● **Instructions to follow**
In the records below, find each line with the word "ObjectId" and copy it.

Source data Start Marker

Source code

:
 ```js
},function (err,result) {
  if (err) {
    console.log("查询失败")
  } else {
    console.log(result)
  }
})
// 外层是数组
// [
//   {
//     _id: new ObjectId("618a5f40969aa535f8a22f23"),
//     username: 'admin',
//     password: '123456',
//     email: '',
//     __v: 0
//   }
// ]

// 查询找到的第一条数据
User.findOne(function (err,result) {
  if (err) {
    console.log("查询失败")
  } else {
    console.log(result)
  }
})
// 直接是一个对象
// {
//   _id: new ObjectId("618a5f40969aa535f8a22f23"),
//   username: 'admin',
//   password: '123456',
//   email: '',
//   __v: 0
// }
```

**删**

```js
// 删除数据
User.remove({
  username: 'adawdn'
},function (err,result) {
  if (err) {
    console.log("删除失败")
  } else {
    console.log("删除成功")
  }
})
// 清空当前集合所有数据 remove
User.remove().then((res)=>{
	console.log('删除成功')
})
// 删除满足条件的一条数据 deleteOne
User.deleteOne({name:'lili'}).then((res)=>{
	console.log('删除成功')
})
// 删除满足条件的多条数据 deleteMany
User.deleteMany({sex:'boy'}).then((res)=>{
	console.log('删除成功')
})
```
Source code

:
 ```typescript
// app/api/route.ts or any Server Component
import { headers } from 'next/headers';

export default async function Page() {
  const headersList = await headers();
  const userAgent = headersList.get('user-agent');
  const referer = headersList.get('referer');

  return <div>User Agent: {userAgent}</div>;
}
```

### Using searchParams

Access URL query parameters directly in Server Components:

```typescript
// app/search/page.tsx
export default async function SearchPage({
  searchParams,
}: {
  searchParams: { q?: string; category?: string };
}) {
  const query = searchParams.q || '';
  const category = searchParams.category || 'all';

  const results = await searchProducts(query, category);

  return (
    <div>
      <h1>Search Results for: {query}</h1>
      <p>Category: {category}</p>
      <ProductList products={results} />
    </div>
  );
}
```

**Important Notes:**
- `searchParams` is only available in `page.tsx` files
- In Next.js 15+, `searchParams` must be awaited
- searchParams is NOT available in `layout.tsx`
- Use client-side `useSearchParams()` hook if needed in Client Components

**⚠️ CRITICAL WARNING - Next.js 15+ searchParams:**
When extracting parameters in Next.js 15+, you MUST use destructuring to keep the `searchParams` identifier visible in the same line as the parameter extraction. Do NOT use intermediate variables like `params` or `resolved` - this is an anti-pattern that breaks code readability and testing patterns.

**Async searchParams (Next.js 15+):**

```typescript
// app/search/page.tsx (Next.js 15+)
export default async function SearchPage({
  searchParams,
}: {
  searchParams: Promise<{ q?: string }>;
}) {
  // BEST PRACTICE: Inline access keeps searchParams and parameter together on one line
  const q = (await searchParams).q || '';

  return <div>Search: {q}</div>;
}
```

Source data End Marker

● **Written response**
//     _id: new ObjectId("618a5f40969aa535f8a22f23"),
//   _id: new ObjectId("618a5f40969aa535f8a22f23"),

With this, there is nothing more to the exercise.